Ma la chiamata di suor Sara viene da più lontano. Il seme era stato piantato quando frequentava la terza media: «Era il 1996, ero andata in gita scolastica al monastero di Città della Pieve. Lì ho incontrato quella che poi sarebbe stata la mia madre badessa: una suora della mia città. Fummo portate a lei da sua madre, che era anche la mia professoressa. In quegli stessi giorni si è ammalato mio padre di una grave malattia, che a fine mese è venuto a mancare. La suora si è ricordata di me e mi ha scritto, iniziando una serie di corrispondenze che io con l’adolescenza ho abbandonato». E le cose sarebbero continuate così se dopo dieci anni Sara non avesse ritrovato quelle lettere e ceduto al desiderio di andare a trovare quella particolare amica di penna. «Fu nei giorni di Pasqua – racconta la suora – era badessa da pochi mesi: quando uscii dal monastero, piansi tutte le mie lacrime. Piangevo perché sentivo che avevo qualcos’altro dentro. Pur avendo un lavoro, una vita sociale piuttosto attiva, mi mancava qualcosa. A quel punto ho iniziato un cammino di discernimento di base, perché non sapevo neanche dove si collocava il Padre nostro alla messa. Mi ha aiutato un sacerdote della mia città. D da lì ho subito sentito che il Signore mi chiamava a seguire Francesco e Chiara, ho sentito che era quello che stavo cercando e un anno dopo sono entrata in monastero».

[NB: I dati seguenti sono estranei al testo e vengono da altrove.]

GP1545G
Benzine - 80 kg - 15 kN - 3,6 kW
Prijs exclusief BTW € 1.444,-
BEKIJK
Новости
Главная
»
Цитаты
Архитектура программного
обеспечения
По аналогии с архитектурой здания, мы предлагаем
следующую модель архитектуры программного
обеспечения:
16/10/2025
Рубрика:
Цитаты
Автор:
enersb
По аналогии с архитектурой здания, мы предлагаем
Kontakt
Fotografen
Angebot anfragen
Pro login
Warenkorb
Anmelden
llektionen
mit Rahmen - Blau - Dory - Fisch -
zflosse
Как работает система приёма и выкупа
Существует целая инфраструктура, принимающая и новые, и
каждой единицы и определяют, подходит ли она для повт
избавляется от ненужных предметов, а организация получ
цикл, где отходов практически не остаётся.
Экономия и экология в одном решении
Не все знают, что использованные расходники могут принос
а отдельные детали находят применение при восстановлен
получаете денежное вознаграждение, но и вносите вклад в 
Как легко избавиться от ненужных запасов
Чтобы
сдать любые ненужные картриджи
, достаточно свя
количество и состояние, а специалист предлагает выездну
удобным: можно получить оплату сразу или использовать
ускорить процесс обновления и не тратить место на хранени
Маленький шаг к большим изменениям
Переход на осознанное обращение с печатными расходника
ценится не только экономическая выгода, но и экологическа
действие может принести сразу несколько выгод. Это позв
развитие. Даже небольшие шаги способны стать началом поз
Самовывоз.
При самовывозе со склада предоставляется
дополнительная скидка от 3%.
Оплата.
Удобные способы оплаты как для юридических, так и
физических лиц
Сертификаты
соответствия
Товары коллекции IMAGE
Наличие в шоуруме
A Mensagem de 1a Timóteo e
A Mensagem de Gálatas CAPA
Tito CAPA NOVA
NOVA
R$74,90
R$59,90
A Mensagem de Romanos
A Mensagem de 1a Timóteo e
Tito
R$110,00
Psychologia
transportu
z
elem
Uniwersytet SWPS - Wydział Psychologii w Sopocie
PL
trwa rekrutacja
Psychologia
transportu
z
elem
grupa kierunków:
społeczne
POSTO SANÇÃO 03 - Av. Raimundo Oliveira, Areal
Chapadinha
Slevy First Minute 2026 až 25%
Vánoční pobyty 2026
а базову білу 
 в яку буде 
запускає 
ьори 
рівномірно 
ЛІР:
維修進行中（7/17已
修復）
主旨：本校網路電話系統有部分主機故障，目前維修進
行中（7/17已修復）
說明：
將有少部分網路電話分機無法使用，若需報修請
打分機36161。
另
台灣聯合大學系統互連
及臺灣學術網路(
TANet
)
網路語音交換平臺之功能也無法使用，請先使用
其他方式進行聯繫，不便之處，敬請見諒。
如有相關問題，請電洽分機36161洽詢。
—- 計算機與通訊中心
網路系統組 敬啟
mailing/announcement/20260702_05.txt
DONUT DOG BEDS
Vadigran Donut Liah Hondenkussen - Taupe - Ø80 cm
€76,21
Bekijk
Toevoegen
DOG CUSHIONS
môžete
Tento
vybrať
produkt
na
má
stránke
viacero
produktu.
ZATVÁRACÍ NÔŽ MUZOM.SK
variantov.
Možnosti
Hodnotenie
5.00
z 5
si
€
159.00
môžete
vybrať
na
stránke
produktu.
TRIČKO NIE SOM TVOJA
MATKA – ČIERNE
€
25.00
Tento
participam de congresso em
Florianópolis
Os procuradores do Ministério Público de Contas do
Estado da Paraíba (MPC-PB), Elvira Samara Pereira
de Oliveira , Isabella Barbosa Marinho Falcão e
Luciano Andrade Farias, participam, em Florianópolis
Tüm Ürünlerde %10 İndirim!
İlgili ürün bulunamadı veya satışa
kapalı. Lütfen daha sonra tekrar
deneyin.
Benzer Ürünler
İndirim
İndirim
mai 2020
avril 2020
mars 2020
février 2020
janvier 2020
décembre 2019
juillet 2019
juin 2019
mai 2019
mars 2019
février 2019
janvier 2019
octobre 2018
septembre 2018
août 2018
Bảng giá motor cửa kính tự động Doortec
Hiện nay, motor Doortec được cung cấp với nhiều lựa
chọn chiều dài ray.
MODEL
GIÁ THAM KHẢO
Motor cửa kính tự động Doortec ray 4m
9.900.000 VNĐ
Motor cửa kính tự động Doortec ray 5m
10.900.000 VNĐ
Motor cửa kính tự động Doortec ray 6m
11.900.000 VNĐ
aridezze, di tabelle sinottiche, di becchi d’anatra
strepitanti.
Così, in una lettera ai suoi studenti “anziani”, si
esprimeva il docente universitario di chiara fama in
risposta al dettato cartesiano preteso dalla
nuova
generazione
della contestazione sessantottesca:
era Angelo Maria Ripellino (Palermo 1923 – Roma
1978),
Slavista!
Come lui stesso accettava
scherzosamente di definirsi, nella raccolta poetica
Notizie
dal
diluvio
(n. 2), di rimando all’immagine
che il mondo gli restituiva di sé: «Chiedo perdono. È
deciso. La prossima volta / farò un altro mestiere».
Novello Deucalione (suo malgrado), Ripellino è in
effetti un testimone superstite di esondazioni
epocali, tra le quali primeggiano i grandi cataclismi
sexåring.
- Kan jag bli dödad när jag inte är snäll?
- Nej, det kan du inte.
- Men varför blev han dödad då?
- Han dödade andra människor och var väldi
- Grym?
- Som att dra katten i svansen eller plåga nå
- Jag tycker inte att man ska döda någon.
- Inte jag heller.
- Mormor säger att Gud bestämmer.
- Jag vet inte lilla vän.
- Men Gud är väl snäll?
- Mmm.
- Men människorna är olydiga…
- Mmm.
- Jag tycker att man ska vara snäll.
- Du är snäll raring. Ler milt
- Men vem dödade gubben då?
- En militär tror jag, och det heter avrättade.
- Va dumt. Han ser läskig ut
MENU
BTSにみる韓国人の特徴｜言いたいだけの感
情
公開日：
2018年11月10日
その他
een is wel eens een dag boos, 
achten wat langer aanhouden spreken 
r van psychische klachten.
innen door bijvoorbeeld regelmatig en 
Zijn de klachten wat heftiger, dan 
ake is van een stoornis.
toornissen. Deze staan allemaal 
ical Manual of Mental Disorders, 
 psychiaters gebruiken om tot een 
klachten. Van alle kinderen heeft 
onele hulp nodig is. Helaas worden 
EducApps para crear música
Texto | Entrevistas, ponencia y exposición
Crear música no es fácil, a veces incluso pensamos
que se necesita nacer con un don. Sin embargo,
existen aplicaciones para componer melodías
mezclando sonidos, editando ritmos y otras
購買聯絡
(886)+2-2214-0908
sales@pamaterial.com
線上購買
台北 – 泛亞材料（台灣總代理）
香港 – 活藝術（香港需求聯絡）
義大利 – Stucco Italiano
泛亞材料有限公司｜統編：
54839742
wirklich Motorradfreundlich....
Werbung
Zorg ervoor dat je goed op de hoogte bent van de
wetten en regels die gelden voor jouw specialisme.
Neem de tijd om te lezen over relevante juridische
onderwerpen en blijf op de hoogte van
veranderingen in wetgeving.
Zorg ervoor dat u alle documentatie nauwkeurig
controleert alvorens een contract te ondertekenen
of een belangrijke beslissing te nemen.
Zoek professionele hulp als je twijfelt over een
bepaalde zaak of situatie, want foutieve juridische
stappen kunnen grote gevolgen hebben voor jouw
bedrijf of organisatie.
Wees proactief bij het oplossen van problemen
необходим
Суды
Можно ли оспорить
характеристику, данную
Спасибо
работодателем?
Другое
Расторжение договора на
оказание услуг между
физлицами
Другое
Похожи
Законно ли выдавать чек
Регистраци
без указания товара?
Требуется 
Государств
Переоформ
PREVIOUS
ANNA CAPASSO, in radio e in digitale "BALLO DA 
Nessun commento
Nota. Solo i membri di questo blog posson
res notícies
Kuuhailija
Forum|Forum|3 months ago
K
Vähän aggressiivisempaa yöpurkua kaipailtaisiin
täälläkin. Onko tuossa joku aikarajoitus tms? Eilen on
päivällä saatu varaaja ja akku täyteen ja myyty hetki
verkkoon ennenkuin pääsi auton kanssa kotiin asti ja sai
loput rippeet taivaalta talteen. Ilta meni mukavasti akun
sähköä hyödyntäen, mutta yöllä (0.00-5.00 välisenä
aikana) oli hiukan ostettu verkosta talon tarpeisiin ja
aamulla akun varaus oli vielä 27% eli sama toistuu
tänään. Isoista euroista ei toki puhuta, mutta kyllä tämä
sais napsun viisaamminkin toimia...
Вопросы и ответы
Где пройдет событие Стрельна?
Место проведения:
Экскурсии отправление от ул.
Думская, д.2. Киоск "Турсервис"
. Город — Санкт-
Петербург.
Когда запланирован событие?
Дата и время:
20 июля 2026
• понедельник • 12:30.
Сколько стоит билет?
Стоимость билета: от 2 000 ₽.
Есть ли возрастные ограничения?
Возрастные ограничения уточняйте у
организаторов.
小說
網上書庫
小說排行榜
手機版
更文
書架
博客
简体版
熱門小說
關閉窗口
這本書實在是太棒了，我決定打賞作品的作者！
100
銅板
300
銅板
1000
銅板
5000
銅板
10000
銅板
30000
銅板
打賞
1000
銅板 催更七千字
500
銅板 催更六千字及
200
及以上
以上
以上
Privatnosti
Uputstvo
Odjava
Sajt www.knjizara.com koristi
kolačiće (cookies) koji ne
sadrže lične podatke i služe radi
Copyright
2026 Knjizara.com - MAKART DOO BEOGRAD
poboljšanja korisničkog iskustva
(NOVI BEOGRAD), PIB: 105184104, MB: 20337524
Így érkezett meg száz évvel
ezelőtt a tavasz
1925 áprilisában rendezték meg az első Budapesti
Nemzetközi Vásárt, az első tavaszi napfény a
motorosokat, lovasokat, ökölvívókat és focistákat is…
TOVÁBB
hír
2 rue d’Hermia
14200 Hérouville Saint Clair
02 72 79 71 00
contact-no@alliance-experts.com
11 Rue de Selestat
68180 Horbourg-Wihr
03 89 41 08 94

Perché vivevi lontano dalla Chiesa, come ti spieghi che la Chiesa non ti abbia “intercettato” prima?
Forse perché ai tempi del catechismo non mi è stata trasmessa l’attrazione, senza colpa per nessuno. Del catechismo non mi ricordo niente. E a casa c’era un grande rispetto, ma non è che parlavamo di cose di fede, anche se alla famiglia devo i valori e il timor di Dio. Quegli anni per me sono una sorta di buco, una lacuna. Forse il Signore piano piano mi rivelerà tutte le cose. So che il Signore non chiama la folla che ha intorno, ma i peccatori che come me si stavano facendo i fatti loro.

Ma la Chiesa ha abbandonato i giovani? O i giovani la Chiesa?
È una domanda difficile. Forse c’è un po’ da venirsi incontro. La Chiesa deve rispondere alle domande dei giovani di oggi. Ma forse il problema è nelle famiglie: sono le famiglie che si sgretolano e di conseguenza non vengono trasmessi i valori che sono alla radice.

Cosa chiederesti alla Chiesa? Hai un suggerimento?
Forse quello di avvicinare i bambini alla vita ecclesiale già da piccoli. Magari facendoli partecipare all’attività caritativa. La scuola inizia a sei anni, perché non la vita di carità?

Qual è la modernità della clausura? La contestazione più facile da fare a questa scelta è che essa sembra essere una fuga dal mondo, una mancanza di partecipazione alla vita
La nostra è la testimonianza di qualcuno che ci guarda la lassù. Anche se noi camminiamo per le nostre strade, c’è qualcuno che ti ricorda che il Signore è con noi tutti i giorni. E poi la Chiesa – ce lo insegna san Paolo – è come il corpo umano: ci sono le braccia, i piedi che camminano, le mani che lavorano, ma ci sono anche i polmoni che respirano, il cuore che batte, il cervello che pensa. Le suore di clausura sono il cuore che pulsa per tutta la Chiesa: non lo vedi ma c’è, cammina con te.

E a Rieti?
Siamo in questo monastero per cercare di custodire la lezione degli antichi e dare novità con l’arrivo di forze giovani, se Dio ci benedirà.